In this example the overload resolution decides that the overload someMethod(A param) should be used because that's the only overload of someMethod defined in class A (and the static type of ac is A).

At runtime it is decided which implementation of someMethod(A param) to use, but since there is only one implementation (C.someMethod(C) does not override someMethod(A) as C is more specific than A), A.someMethod(A) is chosen.

---

Your code as written will not successfully compile. You cannot say "A ac = new C();" because C does not extend A. If you claim to have run this and gotten output, you must have mis-copied something from your running code into this post.

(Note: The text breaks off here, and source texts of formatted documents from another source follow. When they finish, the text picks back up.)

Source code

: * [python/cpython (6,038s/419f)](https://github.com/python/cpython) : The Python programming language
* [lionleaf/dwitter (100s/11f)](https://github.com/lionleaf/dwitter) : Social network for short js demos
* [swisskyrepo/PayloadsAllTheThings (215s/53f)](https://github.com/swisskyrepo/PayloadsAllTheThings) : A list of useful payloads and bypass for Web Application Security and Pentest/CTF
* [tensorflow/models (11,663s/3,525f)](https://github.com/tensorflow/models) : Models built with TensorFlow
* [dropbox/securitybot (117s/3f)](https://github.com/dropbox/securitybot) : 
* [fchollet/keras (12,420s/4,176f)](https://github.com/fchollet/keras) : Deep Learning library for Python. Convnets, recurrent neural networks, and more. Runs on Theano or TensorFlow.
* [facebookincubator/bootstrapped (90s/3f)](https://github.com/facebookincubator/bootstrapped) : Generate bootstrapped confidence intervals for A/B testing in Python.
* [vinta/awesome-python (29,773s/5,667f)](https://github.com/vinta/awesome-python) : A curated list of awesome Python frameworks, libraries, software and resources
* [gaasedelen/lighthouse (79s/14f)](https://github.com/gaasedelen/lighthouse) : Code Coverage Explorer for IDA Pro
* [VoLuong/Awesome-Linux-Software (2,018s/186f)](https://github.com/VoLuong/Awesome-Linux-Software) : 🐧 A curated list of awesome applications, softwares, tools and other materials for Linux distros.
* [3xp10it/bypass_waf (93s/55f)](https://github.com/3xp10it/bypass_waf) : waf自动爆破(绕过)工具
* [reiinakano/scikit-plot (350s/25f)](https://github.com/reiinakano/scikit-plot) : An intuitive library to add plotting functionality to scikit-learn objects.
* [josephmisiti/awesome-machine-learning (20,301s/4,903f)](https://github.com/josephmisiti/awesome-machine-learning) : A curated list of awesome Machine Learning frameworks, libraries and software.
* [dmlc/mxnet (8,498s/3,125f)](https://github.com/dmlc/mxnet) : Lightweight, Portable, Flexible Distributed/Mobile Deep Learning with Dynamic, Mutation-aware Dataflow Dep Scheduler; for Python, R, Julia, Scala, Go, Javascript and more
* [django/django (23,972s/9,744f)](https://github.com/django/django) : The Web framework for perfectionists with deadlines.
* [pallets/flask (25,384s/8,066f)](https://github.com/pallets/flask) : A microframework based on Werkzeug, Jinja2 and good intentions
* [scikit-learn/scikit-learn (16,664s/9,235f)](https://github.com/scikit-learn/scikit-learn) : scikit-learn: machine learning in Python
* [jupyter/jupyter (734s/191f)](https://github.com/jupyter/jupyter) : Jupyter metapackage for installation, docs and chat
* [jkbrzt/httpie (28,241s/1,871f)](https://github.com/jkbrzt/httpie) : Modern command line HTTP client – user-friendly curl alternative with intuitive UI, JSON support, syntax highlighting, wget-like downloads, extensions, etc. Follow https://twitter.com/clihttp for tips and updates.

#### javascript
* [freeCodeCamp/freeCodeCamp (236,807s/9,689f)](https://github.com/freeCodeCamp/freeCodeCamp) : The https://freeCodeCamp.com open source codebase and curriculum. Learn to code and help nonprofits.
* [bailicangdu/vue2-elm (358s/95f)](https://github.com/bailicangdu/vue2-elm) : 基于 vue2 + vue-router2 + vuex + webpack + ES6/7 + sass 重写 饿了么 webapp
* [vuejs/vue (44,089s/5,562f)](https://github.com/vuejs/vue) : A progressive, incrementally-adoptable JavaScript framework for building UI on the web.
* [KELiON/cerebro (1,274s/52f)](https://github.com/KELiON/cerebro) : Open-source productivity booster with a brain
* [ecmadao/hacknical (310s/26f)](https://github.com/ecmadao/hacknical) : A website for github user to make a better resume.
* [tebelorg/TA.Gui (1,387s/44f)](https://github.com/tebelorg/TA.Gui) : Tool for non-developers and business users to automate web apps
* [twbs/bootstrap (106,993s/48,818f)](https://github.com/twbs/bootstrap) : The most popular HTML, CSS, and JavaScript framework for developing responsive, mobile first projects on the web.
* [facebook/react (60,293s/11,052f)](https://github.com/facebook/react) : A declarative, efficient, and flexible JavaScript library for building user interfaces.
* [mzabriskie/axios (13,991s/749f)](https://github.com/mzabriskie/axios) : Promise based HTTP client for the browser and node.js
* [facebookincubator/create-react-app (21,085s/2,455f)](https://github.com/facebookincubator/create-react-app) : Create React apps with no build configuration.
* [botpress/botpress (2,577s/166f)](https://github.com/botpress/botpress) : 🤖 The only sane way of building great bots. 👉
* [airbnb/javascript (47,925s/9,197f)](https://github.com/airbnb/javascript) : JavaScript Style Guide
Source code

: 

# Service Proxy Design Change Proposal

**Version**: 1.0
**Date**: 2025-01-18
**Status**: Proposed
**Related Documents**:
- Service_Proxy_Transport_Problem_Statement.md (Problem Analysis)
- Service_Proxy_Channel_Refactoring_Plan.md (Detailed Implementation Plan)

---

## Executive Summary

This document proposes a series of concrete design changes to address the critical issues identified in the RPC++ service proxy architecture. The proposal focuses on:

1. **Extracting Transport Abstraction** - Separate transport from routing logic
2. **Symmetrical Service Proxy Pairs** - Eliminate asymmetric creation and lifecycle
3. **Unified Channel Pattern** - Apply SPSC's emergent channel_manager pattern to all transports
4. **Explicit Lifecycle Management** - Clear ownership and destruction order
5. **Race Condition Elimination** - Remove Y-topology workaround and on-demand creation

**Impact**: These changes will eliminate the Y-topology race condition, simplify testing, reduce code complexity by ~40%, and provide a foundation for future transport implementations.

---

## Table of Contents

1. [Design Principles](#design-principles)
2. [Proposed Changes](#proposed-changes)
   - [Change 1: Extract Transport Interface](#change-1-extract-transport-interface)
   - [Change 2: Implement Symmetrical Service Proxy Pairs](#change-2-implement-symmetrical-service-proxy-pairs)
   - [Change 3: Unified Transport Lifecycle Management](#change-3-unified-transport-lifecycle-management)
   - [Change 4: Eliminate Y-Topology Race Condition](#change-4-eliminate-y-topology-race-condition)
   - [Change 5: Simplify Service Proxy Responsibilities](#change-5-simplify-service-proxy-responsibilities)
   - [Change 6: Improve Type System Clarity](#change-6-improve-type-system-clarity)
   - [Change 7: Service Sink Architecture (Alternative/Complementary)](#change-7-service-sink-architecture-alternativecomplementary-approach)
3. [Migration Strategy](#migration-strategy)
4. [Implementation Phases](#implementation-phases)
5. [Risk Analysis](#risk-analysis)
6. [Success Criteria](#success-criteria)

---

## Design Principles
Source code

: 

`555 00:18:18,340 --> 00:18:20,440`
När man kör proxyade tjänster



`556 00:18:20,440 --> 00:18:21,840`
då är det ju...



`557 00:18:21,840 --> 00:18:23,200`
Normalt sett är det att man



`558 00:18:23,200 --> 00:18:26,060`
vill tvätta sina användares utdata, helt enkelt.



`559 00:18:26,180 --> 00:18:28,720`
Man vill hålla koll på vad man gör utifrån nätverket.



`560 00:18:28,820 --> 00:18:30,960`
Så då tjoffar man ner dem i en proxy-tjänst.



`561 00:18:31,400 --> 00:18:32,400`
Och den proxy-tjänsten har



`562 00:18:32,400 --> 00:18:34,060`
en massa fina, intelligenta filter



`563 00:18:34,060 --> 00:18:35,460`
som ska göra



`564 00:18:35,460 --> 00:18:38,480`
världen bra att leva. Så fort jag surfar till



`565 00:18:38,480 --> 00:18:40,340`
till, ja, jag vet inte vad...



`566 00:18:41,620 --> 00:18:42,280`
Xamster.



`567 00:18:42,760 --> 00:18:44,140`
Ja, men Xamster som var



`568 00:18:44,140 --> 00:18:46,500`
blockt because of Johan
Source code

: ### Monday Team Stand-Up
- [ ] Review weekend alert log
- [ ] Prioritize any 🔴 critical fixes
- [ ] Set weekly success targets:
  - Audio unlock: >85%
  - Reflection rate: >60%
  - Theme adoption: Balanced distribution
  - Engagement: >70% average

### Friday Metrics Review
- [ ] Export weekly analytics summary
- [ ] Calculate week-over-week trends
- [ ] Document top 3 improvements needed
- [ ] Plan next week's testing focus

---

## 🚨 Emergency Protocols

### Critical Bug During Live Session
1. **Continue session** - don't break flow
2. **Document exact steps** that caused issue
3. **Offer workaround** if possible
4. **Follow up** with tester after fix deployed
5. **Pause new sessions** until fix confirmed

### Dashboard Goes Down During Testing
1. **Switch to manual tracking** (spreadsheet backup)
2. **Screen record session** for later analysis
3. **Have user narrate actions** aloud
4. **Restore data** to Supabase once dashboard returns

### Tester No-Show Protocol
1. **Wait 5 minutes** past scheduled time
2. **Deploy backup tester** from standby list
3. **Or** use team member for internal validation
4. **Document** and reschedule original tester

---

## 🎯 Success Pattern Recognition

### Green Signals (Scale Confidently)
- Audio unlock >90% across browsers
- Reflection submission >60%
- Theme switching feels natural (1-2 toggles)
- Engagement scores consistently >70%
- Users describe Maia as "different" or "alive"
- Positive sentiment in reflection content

If, for the sake of argument, your code really said "A ac = new A();", then your code still wouldn't run, because A.someMethod takes an A, not a C. The statement ac.someMethod(c) executes the function A.someMethod. ac is of type A, so executing any function against ac will get the function of that name from class A. Trying to pass a parameter of type C to a function declared to take a parameter of type A will not "switch" you to using a function from a different class that does take such a parameter. Overloading only works within a class.

Perhaps what you're thinking of is an example more like this:

class A {
    public void someMethod(A a) {
        System.out.println("A");
    }

    public void someMethod(B b) {
        System.out.println("B");
    }
}

class Dmd {
    public static void main(String[] args) {
        A a = new A();
        B b = new B();
        a.someMethod(b);
    }
}

This will output "B".

The difference here is that the class A has two versions of the function someMethod. One of them takes an A, one takes a B. When we call it with a B, we get the B version.

Do you see how this is different from your example? You are declaring three classes each with a function someMethod. Here we have one class with two functions both named someMethod. That's very different in Java.